[Stored data entries]
□ □ □ □ □

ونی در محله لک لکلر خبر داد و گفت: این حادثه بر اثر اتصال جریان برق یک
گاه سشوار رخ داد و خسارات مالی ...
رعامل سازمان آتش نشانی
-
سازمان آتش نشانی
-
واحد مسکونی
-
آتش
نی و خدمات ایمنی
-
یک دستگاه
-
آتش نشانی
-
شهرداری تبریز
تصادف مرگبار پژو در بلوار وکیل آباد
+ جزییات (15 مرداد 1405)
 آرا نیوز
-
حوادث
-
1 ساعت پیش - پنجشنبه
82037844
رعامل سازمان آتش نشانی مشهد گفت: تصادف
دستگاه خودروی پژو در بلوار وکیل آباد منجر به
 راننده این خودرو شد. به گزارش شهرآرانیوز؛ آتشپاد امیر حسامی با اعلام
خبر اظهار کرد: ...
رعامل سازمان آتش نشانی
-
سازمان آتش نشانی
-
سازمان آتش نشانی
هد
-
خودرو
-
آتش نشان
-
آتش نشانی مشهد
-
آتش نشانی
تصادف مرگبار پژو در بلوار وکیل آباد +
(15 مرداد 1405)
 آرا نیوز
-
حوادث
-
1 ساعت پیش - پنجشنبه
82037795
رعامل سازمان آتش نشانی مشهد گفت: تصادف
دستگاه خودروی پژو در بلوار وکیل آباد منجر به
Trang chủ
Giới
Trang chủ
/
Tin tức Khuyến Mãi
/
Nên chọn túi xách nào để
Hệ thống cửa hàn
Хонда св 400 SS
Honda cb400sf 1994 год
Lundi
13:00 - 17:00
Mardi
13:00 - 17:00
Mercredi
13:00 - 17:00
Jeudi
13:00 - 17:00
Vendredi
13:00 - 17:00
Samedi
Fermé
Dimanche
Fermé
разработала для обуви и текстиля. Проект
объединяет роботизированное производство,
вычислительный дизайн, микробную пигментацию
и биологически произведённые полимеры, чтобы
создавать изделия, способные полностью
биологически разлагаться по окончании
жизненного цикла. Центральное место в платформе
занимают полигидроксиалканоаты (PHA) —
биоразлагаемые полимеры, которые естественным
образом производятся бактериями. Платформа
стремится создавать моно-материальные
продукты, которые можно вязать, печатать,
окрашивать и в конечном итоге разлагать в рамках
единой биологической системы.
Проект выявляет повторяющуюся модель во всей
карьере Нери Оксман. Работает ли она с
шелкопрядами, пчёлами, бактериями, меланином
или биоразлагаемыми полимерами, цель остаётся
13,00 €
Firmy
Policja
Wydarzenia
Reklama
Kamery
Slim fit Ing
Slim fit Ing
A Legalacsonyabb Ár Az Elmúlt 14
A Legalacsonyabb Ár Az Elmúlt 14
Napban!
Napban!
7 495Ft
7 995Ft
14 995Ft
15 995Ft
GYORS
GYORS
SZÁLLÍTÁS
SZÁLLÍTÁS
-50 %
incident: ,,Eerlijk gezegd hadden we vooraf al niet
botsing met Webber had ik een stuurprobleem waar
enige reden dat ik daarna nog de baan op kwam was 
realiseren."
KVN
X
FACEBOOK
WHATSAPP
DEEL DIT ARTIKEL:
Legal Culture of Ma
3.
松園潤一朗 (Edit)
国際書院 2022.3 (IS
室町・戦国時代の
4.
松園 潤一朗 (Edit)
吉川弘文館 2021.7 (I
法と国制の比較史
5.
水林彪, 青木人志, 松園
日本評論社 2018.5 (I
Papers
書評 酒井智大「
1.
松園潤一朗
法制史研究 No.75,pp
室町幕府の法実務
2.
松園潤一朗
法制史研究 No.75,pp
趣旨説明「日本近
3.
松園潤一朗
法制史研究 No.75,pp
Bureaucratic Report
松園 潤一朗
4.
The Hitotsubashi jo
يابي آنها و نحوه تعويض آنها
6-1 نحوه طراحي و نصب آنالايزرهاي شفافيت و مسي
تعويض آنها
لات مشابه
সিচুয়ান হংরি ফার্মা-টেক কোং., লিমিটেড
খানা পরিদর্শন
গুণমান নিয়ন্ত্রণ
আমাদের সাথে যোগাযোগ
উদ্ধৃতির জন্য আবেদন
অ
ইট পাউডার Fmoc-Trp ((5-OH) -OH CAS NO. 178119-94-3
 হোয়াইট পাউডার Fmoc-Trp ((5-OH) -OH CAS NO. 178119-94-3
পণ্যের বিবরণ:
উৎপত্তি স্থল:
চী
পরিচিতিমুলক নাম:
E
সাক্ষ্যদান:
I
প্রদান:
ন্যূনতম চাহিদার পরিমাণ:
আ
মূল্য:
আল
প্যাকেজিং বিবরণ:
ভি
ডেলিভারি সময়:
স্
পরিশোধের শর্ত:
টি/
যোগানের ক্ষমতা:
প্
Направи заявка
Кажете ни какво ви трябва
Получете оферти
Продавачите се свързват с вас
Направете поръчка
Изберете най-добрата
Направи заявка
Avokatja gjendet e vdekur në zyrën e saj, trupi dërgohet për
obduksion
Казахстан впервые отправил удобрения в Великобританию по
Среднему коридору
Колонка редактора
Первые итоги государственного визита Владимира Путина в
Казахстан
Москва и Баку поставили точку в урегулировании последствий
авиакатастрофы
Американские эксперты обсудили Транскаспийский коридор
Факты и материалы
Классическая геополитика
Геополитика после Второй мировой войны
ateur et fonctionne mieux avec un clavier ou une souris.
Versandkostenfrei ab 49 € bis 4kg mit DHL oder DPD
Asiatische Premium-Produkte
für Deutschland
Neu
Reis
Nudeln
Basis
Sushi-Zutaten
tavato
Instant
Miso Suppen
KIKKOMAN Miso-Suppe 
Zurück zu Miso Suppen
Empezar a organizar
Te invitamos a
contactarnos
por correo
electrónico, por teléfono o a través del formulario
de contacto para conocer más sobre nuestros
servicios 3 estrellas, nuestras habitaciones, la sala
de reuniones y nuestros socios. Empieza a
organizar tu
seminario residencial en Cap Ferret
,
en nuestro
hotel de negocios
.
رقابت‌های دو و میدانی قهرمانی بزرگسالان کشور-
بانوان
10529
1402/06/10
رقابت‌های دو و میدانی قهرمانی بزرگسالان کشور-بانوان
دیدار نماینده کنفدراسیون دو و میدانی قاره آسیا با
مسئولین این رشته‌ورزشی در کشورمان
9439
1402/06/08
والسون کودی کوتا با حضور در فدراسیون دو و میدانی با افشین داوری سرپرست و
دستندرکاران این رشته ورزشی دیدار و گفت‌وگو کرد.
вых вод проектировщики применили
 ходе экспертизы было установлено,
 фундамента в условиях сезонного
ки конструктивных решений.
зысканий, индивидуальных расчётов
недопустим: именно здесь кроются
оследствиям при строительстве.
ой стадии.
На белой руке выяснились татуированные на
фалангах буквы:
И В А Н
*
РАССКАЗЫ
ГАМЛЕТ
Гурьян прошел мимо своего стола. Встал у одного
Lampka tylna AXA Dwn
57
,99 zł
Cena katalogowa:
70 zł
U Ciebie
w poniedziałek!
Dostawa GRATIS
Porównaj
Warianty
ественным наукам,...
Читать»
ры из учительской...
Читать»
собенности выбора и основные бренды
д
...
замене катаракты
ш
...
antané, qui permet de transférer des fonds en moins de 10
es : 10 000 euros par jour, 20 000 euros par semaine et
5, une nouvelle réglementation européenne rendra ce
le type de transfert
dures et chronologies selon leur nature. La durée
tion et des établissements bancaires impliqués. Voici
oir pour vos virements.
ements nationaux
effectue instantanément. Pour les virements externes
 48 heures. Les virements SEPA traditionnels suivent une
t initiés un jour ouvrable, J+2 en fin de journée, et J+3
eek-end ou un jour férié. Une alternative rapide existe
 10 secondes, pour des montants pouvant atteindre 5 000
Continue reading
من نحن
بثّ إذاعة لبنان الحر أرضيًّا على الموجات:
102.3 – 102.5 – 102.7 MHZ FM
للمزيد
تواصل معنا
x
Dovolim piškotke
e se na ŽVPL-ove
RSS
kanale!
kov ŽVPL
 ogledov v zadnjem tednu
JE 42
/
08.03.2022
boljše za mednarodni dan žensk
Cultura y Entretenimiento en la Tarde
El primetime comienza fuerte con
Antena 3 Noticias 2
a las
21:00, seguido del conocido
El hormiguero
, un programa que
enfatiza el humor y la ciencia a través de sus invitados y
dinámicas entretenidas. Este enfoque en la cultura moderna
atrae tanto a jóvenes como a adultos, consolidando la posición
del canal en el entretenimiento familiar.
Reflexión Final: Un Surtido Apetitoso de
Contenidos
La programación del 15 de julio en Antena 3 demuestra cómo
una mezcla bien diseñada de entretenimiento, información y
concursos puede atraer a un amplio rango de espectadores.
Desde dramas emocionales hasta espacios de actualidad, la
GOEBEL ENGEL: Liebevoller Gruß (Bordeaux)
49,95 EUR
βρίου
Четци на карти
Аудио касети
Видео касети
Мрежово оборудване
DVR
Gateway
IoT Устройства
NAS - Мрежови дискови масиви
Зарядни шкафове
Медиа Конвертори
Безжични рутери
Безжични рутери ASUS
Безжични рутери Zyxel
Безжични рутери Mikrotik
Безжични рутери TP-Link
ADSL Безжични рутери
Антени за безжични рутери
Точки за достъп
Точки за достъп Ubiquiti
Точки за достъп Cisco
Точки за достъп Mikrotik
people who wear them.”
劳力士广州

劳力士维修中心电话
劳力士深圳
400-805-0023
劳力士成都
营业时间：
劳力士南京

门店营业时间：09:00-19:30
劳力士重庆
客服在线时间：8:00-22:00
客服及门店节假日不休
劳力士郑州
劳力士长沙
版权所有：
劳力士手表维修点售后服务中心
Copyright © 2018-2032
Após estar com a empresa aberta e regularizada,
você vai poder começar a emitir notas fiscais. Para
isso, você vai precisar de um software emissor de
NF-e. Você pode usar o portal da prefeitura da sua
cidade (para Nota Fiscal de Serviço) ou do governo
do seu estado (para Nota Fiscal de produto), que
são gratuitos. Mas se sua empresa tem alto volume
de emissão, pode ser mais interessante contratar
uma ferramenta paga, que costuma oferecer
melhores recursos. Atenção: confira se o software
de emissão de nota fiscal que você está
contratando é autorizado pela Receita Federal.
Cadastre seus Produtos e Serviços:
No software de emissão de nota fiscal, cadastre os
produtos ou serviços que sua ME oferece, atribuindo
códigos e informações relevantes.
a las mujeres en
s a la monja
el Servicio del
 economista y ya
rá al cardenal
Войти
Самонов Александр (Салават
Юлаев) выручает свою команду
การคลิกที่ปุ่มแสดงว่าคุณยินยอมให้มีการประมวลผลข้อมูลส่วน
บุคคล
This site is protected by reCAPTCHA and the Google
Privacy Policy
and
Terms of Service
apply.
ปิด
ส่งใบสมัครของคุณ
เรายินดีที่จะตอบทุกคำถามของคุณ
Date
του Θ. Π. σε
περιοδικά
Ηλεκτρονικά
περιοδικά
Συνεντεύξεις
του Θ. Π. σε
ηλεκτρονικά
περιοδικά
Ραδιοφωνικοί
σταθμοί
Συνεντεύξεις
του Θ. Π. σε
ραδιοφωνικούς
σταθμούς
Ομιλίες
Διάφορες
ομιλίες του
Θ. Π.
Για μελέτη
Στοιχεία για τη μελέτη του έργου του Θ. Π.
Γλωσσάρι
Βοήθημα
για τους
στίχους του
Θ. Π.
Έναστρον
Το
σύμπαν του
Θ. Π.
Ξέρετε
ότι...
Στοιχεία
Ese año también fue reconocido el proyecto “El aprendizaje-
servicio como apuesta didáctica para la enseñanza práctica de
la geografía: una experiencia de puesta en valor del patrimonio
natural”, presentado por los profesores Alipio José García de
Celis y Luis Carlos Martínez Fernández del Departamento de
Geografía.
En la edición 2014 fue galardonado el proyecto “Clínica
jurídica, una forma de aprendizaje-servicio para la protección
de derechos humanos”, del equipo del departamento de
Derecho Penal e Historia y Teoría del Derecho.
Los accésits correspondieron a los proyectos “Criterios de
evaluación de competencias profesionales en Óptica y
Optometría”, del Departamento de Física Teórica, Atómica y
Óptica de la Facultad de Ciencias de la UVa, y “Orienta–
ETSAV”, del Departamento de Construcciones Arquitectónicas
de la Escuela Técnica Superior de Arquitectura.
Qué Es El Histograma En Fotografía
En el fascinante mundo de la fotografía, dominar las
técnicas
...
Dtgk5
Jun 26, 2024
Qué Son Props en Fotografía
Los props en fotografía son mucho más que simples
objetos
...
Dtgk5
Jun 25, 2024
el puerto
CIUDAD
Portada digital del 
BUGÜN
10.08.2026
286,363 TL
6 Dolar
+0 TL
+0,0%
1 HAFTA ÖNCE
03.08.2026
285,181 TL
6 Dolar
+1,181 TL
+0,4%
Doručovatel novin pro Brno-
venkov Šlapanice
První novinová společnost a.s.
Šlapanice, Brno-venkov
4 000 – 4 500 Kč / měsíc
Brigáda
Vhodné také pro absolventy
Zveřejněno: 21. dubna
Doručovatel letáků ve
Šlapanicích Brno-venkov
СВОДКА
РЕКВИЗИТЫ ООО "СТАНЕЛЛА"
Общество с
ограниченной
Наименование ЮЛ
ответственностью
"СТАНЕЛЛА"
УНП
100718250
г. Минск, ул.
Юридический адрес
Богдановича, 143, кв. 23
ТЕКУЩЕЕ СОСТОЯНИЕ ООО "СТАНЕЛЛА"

□ □ □ □ □

Quote the entries word for word from their first line through the line containing "стремится создавать моно-материальные", both included.

ANSWER SPACE:
ونی در محله لک لکلر خبر داد و گفت: این حادثه بر اثر اتصال جریان برق یک
گاه سشوار رخ داد و خسارات مالی ...
رعامل سازمان آتش نشانی
-
سازمان آتش نشانی
-
واحد مسکونی
-
آتش
نی و خدمات ایمنی
-
یک دستگاه
-
آتش نشانی
-
شهرداری تبریز
تصادف مرگبار پژو در بلوار وکیل آباد
+ جزییات (15 مرداد 1405)
 آرا نیوز
-
حوادث
-
1 ساعت پیش - پنجشنبه
82037844
رعامل سازمان آتش نشانی مشهد گفت: تصادف
دستگاه خودروی پژو در بلوار وکیل آباد منجر به
 راننده این خودرو شد. به گزارش شهرآرانیوز؛ آتشپاد امیر حسامی با اعلام
خبر اظهار کرد: ...
رعامل سازمان آتش نشانی
-
سازمان آتش نشانی
-
سازمان آتش نشانی
هد
-
خودرو
-
آتش نشان
-
آتش نشانی مشهد
-
آتش نشانی
تصادف مرگبار پژو در بلوار وکیل آباد +
(15 مرداد 1405)
 آرا نیوز
-
حوادث
-
1 ساعت پیش - پنجشنبه
82037795
رعامل سازمان آتش نشانی مشهد گفت: تصادف
دستگاه خودروی پژو در بلوار وکیل آباد منجر به
Trang chủ
Giới
Trang chủ
/
Tin tức Khuyến Mãi
/
Nên chọn túi xách nào để
Hệ thống cửa hàn
Хонда св 400 SS
Honda cb400sf 1994 год
Lundi
13:00 - 17:00
Mardi
13:00 - 17:00
Mercredi
13:00 - 17:00
Jeudi
13:00 - 17:00
Vendredi
13:00 - 17:00
Samedi
Fermé
Dimanche
Fermé
разработала для обуви и текстиля. Проект
объединяет роботизированное производство,
вычислительный дизайн, микробную пигментацию
и биологически произведённые полимеры, чтобы
создавать изделия, способные полностью
биологически разлагаться по окончании
жизненного цикла. Центральное место в платформе
занимают полигидроксиалканоаты (PHA) —
биоразлагаемые полимеры, которые естественным
образом производятся бактериями. Платформа
стремится создавать моно-материальные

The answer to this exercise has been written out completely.